:: Study text ::
══════

Staying Positive is Hard!
It’s me… I’m that cat!
I told my husband last night that I would like to turn in my adult card. I’m done and over it all. It’s too hard and I just don’t want to anymore! Apparently, “that’s not an option.” I could have sworn it was because I know many grown people who act like children, but he assured me it was not.
So, here’s a little back story on why this week has been a bit brutal…
The weekend was tipped on it’s side when our plans were subtly blown up, so it just wasn’t as refreshing of a weekend as I was hoping for. Monday was, well, a Monday. That was to be expected and it didn’t disappoint.
The fun truly began yesterday when I had to leave work for two appointments. On my way to my 2nd one, I was actually attempting to parallel park outside the office, but the guy behind me clearly didn’t agree with my decision and basically ran me off the road (to avoid him running right up my tailpipe I tried to swerve into the parking space that I was breaking and signalling to back into). But, I still heard that sickening crunching sound of definite damage to the outside of your vehicle.
My vehicle isn’t even a year old yet, so I immediately felt sick to my stomach, while the other guy just honked at me like I was the idiot (he didn’t hit me, I clipped the parked car trying to get out of his way) and sped away. After calling insurance and getting it assessed, there is $3,700 worth of damage to my Bronco. *sigh*
I did still go to my appointment after re-parking my vehicle safely in the parking ramp (screw street parking). Their scale did not show as big of a loss as mine, so that was kind of blah. My 3-month follow-up for surgery is next week and I can’t say I’m pumped to go. But I’ll get to that.

══════

:: Data under study ::

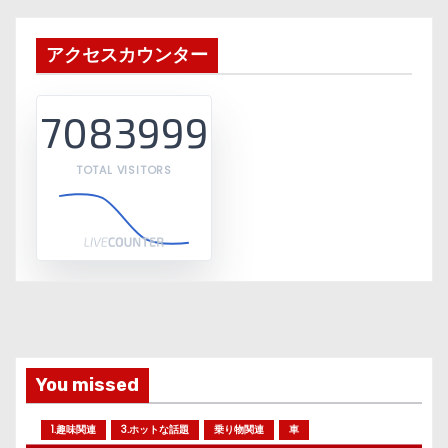
アクセスカウンター
7083999
TOTAL VISITORS
You missed
1.趣味関連
3.ホットな話題
乗り物関連
車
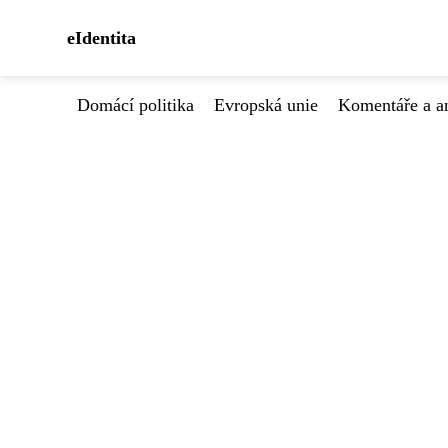
eIdentita
Domácí politika
Evropská unie
Komentáře a a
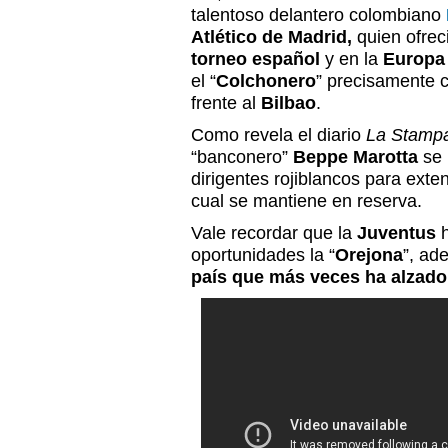
talentoso delantero colombiano
Atlético de Madrid,
quien ofreci
torneo español
y en la
Europa
el “
Colchonero
” precisamente c
frente al
Bilbao
.
Como revela el diario
La Stamp
“banconero”
Beppe Marotta
se 
dirigentes rojiblancos para exte
cual se mantiene en reserva.
Vale recordar que la
Juventus
h
oportunidades la “
Orejona
”, ad
país que más veces ha alzado e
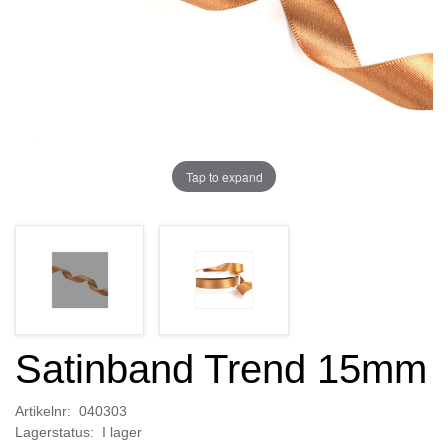
Tap to expand
Satinband Trend 15mm
Artikelnr: 040303
Lagerstatus: I lager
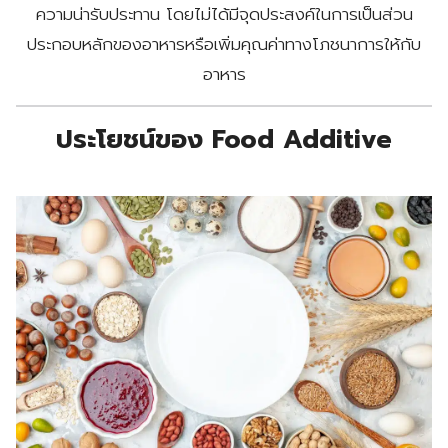
ความน่ารับประทาน โดยไม่ได้มีจุดประสงค์ในการเป็นส่วน
ประกอบหลักของอาหารหรือเพิ่มคุณค่าทางโภชนาการให้กับ
อาหาร
ประโยชน์ของ Food Additive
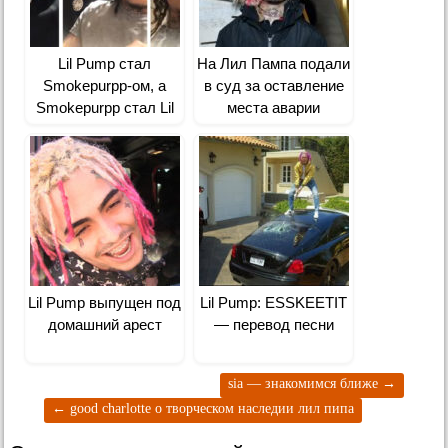
Lil Pump стал
На Лил Пампа подали
Smokepurpp-ом, а
в суд за оставление
Smokepurpp стал Lil
места аварии
Pump-ом
Lil Pump выпущен под
Lil Pump: ESSKEETIT
домашний арест
— перевод песни
sia — знакомимся ближе
→
←
good charlotte о творческом наследии лил пипа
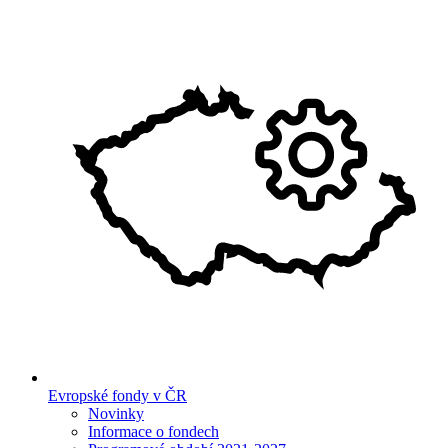
Evropské fondy v ČR
Novinky
Informace o fondech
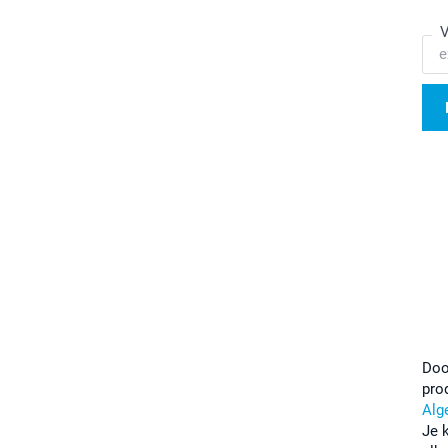
V
Doo
pro
Alg
Je 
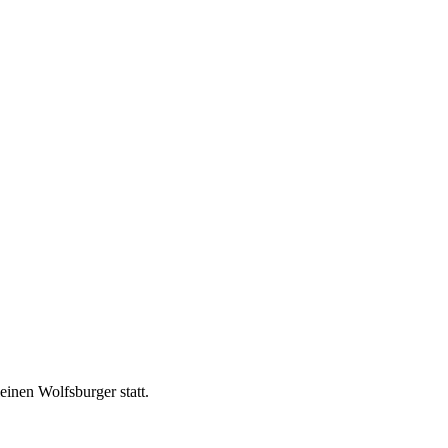
inen Wolfsburger statt.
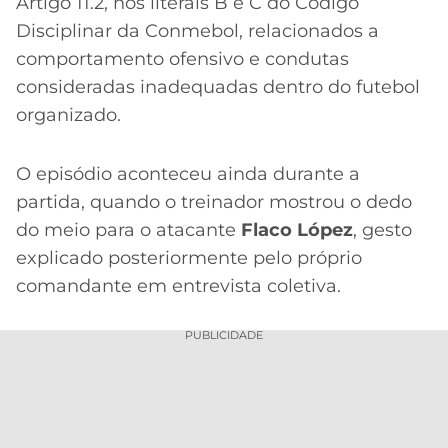
Artigo 11.2, nos literais B e C do Código
Disciplinar da Conmebol, relacionados a
comportamento ofensivo e condutas
consideradas inadequadas dentro do futebol
organizado.
O episódio aconteceu ainda durante a
partida, quando o treinador mostrou o dedo
do meio para o atacante
Flaco López
, gesto
explicado posteriormente pelo próprio
comandante em entrevista coletiva.
PUBLICIDADE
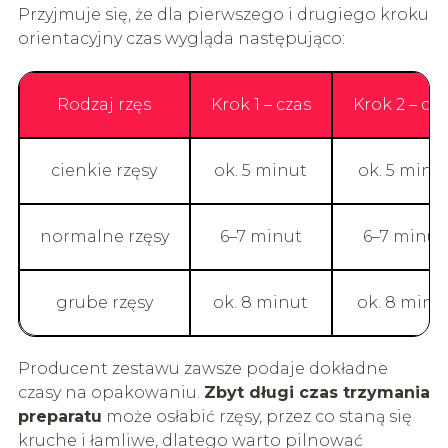
Przyjmuje się, że dla pierwszego i drugiego kroku
orientacyjny czas wygląda następująco:
Rodzaj rzęs
Krok 1 – czas
Krok 2 – cza
cienkie rzęsy
ok. 5 minut
ok. 5 minu
normalne rzęsy
6–7 minut
6–7 minut
grube rzęsy
ok. 8 minut
ok. 8 minu
Producent zestawu zawsze podaje dokładne
czasy na opakowaniu.
Zbyt długi czas trzymania
preparatu
może osłabić rzęsy, przez co staną się
kruche i łamliwe, dlatego warto pilnować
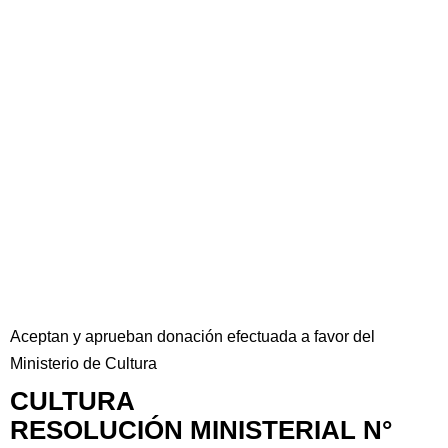
Aceptan y aprueban donación efectuada a favor del
Ministerio de Cultura
CULTURA
RESOLUCIÓN MINISTERIAL N°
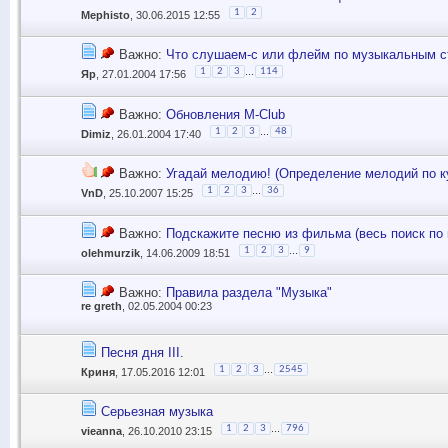
1
2
Mephisto
, 30.06.2015 12:55
Важно:
Что слушаем-с или флейм по музыкальным 
...
1
2
3
114
Яр
, 27.01.2004 17:56
Важно:
Обновления M-Club
...
1
2
3
48
Dimiz
, 26.01.2004 17:40
Важно:
Угадай мелодию! (Определение мелодий по ку
...
1
2
3
36
VnD
, 25.10.2007 15:25
Важно:
Подскажите песню из фильма (весь поиск по 
...
1
2
3
9
olehmurzik
, 14.06.2009 18:51
Важно:
Правила раздела "Музыка"
re greth
, 02.05.2004 00:23
Песня дня III.
...
1
2
3
2545
Криня
, 17.05.2016 12:01
Серьезная музыка
...
1
2
3
796
vieanna
, 26.10.2010 23:15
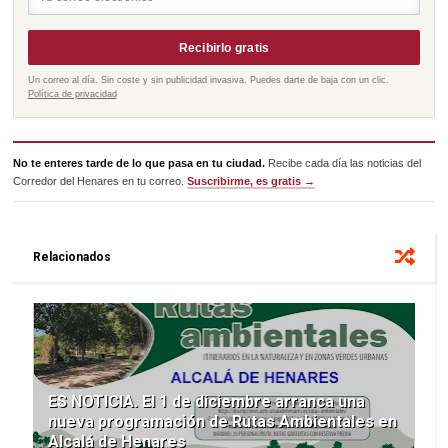
Recibirlo gratis
Un correo al día. Sin coste y sin publicidad invasiva. Puedes darte de baja con un clic.
Política de privacidad
No te enteres tarde de lo que pasa en tu ciudad.
Recibe cada día las noticias del
Corredor del Henares en tu correo.
Suscribirme, es gratis →
Relacionados
ES NOTICIA. El 1 de diciembre arranca una
nueva programación de Rutas Ambientales en
Alcalá de Henares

══════

:: Task instructions ::
1. Please extract the stretch of the rough-week blog post from "It’s me… I’m" through "it was not.".
2. Answer these questions from the rough-week blog post:
(a) What did the writer tell their husband they would like to turn in?
(b) How much damage was there to the Bronco after it was assessed?
(c) When is the writer's 3-month follow-up for surgery?
3. Write what comes next in the rough-week blog post, picking up after its final sentence.
The records have no connection to the rough-week blog post.

:: Expected responses ::
1.
It’s me… I’m that cat!
I told my husband last night that I would like to turn in my adult card. I’m done and over it all. It’s too hard and I just don’t want to anymore! Apparently, “that’s not an option.” I could have sworn it was because I know many grown people who act like children, but he assured me it was not.

2.
(a) Their adult card.
(b) $3,700.
(c) Next week.

3.
My doc and I discussed my current pain issues. I have arm pain that leads to waking me up several times a night, and I’m utterly exhausted and frustrated. My ECG showed nerve damage in my right arm, so they did an MRI. The MRI showed a pinched nerve.
Here’s the catch… pinched nerve is on the LEFT side, but pain and ECG report clearly show the issue is on my RIGHT side. Why must I always be a damn medical mystery!?!
So, doc asked where I was at with the surgeon’s requests. I’m supposed to get an injection in my neck (yippee), but they haven’t called me to schedule it yet, so my doc put a rush on it. PT gets to be scheduled after the injection – 3-4x per week. Super conducive to working full-time. (Is my bitterness & irritation showing yet??) Then we wait 6-8 weeks to see if it helps.
I know there’s no quick fix, but I would just like to sleep at this point.
Today was also weigh-in Wednesday, but I’ll be honest, I forgot what day it was this morning. I did weigh in at 211.5 on Monday, so I’ll go with that. This means I’ve officially hit the 30 pound mark.
Yes, I’m happy about this, but when I say I’ve hit the 30 pound mark, I mean OVERALL – including the 2 weeks of pre-op liquid diet before surgery as well. If I only go by what I’ve lost since surgery, well it’s a bit depressing! I’m down 18 pounds since surgery, which was 12 weeks ago.
First off, doubt and body dysmorphia are no joke when it comes to weight loss, but especially after gastric sleeve surgery. Now at 12 weeks post-op, when you look at the average, I’m losing just over a pound a week. I’m really curious to see what my doc has to say next week at my 3 month follow-up.
I’m frustrated, but also find myself being sad that even with a tool that helps SO MANY, it’s still such a major struggle for me.
But, I am losing and I will keep going! It’s just harder some weeks than others not to get sucked into the undertow.